Pemulihan ekonomi yang inklusif membutuhkan sistem perlindungan sosial yang adaptif dan reformasi pendidikan. Ketimpangan jaring pengaman sosial dapat diatasi dengan memperluas kelayakan untuk mendapatkan bantuan berbasis kebutuhan kepada penduduk miskin yang belum tercakup, meningkatkan cakupan jaminan sosial, dan beralih dari metode penargetan statis tradisional ke metode penargetan yang dinamis. Sekolah-sekolah perlu dibuka kembali secara aman dengan dukungan remedial yang lebih disesuaikan dengan kebutuhan setiap sekolah untuk memulihkan kesempatan belajar yang hilang. Untuk membangun modal manusia yang sesuai dengan kebutuhan hari esok, maka reformasi persiapan guru, kurikulum dan materi pengajaran perlu melengkapi investasi di bidang teknologi pendidikan (EdTech).

Kebijakan perlu mendukung perusahaan tetapi tidak menghambat masuk dan keluarnya mereka. Pemberian dukungan kepada perusahaan-perusahaan produktif yang ada harus dibarengi dengan fasilitasi masuknya perusahaan-perusahaan inovatif yang baru melalui reformasi lingkungan usaha dan memungkinkan keluarnya perusahaan-perusahaan yang lemah melalui hukum kepailitan yang lebih baik dan kerangka resolusi. Reformasi sektor jasa akan membantu jasa keuangan, komunikasi, transportasi dan jasa-jasa lain agar lebih efektif. Negara-negara harus mengurangi penghalang yang tersisa untuk perdagangan barang dan jasa dan memperkuat regulasi yang pro-persaingan.

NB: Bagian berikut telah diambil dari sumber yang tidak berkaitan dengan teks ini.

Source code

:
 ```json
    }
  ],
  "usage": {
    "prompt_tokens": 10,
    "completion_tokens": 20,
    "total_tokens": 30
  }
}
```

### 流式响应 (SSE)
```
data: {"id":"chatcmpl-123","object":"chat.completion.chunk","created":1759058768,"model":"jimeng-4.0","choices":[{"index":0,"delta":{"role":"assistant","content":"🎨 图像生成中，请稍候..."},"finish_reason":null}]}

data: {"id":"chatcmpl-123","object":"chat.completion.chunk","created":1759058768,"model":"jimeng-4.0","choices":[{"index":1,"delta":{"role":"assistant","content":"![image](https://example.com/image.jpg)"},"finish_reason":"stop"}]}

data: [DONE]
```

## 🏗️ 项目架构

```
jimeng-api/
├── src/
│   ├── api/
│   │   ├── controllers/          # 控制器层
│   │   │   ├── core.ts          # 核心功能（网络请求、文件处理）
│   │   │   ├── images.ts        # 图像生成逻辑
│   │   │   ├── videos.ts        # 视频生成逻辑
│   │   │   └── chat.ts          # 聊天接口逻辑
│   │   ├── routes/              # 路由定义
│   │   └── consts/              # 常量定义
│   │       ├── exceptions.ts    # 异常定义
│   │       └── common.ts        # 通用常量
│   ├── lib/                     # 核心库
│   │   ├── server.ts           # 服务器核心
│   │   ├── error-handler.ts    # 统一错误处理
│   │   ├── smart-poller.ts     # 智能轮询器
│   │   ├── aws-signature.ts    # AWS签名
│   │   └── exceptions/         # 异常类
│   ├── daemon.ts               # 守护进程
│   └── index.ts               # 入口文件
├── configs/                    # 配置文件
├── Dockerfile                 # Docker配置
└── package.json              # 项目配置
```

Kebijakan dibutuhkan untuk mendukung penyebaran teknologi yang lebih luas. Memperlengkapi perusahaan dengan keterampilan untuk menerapkan teknologi dalam usaha mereka harus disertai dengan kebijakan mengenai keterbukaan dan persaingan guna meningkatkan insentif bagi perusahaan-perusahaan untuk memanfaatkan teknologi tersebut. Akses ke jaringan pita lebar (broadband) perlu diperluas untuk mempermudah penggunaan teknologi yang lebih maju.